Last week was an ugly week for US equities. Though it wasn't that long ago that the SPX made a new all-time high, major averages fell, led by the NASDAQ and small caps. The decline of the SPX violated the 50 day moving average (dma) and ended the week at the bottom of a support zone.
Earnings preseason weak
Looking at the companies that report before Alcoa, in the earnings preseason, the news isn’t much better. Only 52% of the companies that have reported so far have exceeded analyst earnings estimates, which is well below average. Historically, when fewer companies than average beat estimates, the trend continues throughout the full earnings season, and vice versa. Although the last two quarters have been exceptions, the current 52% beat rate is the lowest since the Q4 2010 preseason, as seen below in Exhibit 1.
First-quarter earnings have gotten off to a slow start. While it is still too early to draw any firm conclusions, history suggests that we may not see the high percentages of companies beating estimates that we have seen over the past several quarters. Although earnings expectations are very low, factors like poor weather throughout the quarter and a promotional retail environment may make it difficult for companies to surprise analysts as they have in the past.
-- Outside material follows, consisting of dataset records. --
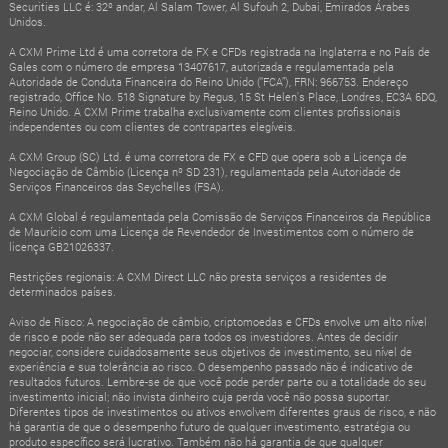
Securities LLC é: 32º andar, Al Salam Tower, Al Sufouh 2, Dubai, Emirados Árabes
Unidos.
A CXM Prime Ltd é uma corretora de FX e CFDs registrada na Inglaterra e no País de
Gales com o número de empresa 13407617, autorizada e regulamentada pela
Autoridade de Conduta Financeira do Reino Unido (“FCA”), FRN: 966753. Endereço
registrado, Office No. 518 Signature by Regus, 15 St Helen's Place, Londres, EC3A 6DQ,
Reino Unido. A CXM Prime trabalha exclusivamente com clientes profissionais
independentes ou com clientes de contrapartes elegíveis.
A CXM Group (SC) Ltd. é uma corretora de FX e CFD que opera sob a Licença de
Negociação de Câmbio (Licença nº SD 231), regulamentada pela Autoridade de
Serviços Financeiros das Seychelles (FSA).
A CXM Global é regulamentada pela Comissão de Serviços Financeiros da República
de Maurício com uma Licença de Revendedor de Investimentos com o número de
licença GB21026337.
Restrições regionais: A CXM Direct LLC não presta serviços a residentes de
determinados países.
Aviso de Risco: A negociação de câmbio, criptomoedas e CFDs envolve um alto nível
de risco e pode não ser adequada para todos os investidores. Antes de decidir
negociar, considere cuidadosamente seus objetivos de investimento, seu nível de
experiência e sua tolerância ao risco. O desempenho passado não é indicativo de
resultados futuros. Lembre-se de que você pode perder parte ou a totalidade do seu
investimento inicial; não invista dinheiro cuja perda você não possa suportar.
Diferentes tipos de investimentos ou ativos envolvem diferentes graus de risco, e não
há garantia de que o desempenho futuro de qualquer investimento, estratégia ou
produto específico será lucrativo. Também não há garantia de que qualquer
A typical mid-term election year?
My best explanation for the equity market weakness is that this is a typical case of a mid-term election year swoon. Sam Stovall analyzed past market patterns in mid-term election years and found that the May to September period was especially weak. The silver lining is that the end of Q3 and the start of Q4 presents a great buying opportunity if this market follows the historical pattern:
In the second year of a presidential cycle, the average first-quarter gain in the SP 500 has been 1.2%, according to Stovall. This year has been no different; the SP 500 is up about 1.3% for the quarter. The problem is that midterm years during the second year of the presidential cycle tend to have lousy second quarters, with an average drop of 2.5%. The third quarter is somewhat less lousy, averaging a 0.3% decline.
Risk aversion is falling
Market psychology is definitely shifting. In my last post, I had constructed an equity-based risk appetite index and showed that it was rolling over (see Bears 2 Bulls 1):
Other non-equity based measures of risk appetite are showing a similar pattern of decline. Here is the relative performance of US junk bonds (via the iShares High Yield Corporate Bond ETF (ARCA:HYG)) against investment grade corporate bonds (via the iShares Investment Grade Bond ETF (ARCA:LQD):
Sell everything ASAP?
As an example, Ryan Detrick wrote, "Our proprietary front month gamma weighted p/c ratio is scared to death." For newbies, the put/call ratio is a contrarian sentiment indicator and excessive put protection buying is contrarian bullish.
The Inverted Hammer is comprised of one candle. It is easily identified by the small body with a shadow at least two times greater than the body. Found at the bottom of a downtrend, this shows evidence that the bulls are stepping in, but the selling is still going on. The color of the small body is not important but the white body has more bullish indications than a black body. A positive day is required the following day to confirm this signal.
Given the events in eastern Ukraine over the weekend, a rally on Monday to confirm the inverted hammer could be a challenge. However, we do have a blood moon eclipse, which could mark the high tide of bearishness, and Turnaround Tuesday to look forward to.
Should the NASDAQ Composite stage a relief rally, an examination of the COMPQ chart shows that the bear case can remain intact even if the index rises to the pictured downtrend line, which is also roughly the level of the 50 dma. The distance from Friday's close to the aforementioned targets at the 4220-4230 level, represents potential upside of about 5%, which is beyond the threshold of many short-term traders.
Sell on strength
In summary, it appears that the intermediate term trend for stock prices is down. It would not be unusual at all to see a mid-term election year correction of 10-20% on a peak-to-trough basis. After which, equities typically present a great buying opportunity into 2015.
I would caution, however, the market is short-term oversold so don't be overly eager to get short the high flyers. You could get your face ripped off by a counter-trend rally.
My inner investor is preparing himself to raise some cash on strength and my inner trader is preparing himself to get short this market should prices rise as anticipated.
Disclosure: Cam Hui is a portfolio manager at Qwest Investment Fund Management Ltd. (“Qwest”). The opinions and any recommendations expressed in the blog are those of the author and do not reflect the opinions and recommendations of Qwest. Qwest reviews Mr. Hui’s blog to ensure it is connected with Mr. Hui’s obligation to deal fairly, honestly and in good faith with the blog’s readers.”
None of the information or opinions expressed in this blog constitutes a solicitation for the purchase or sale of any security or other instrument. Nothing in this blog constitutes investment advice and any recommendations that may be contained herein have not been based upon a consideration of the investment objectives, financial situation or particular needs of any specific recipient. Any purchase or sale activity in any securities or other instrument should be based upon your own analysis and conclusions. Past performance is not indicative of future results. Either Qwest or I may hold or control long or short positions in the securities or instruments mentioned.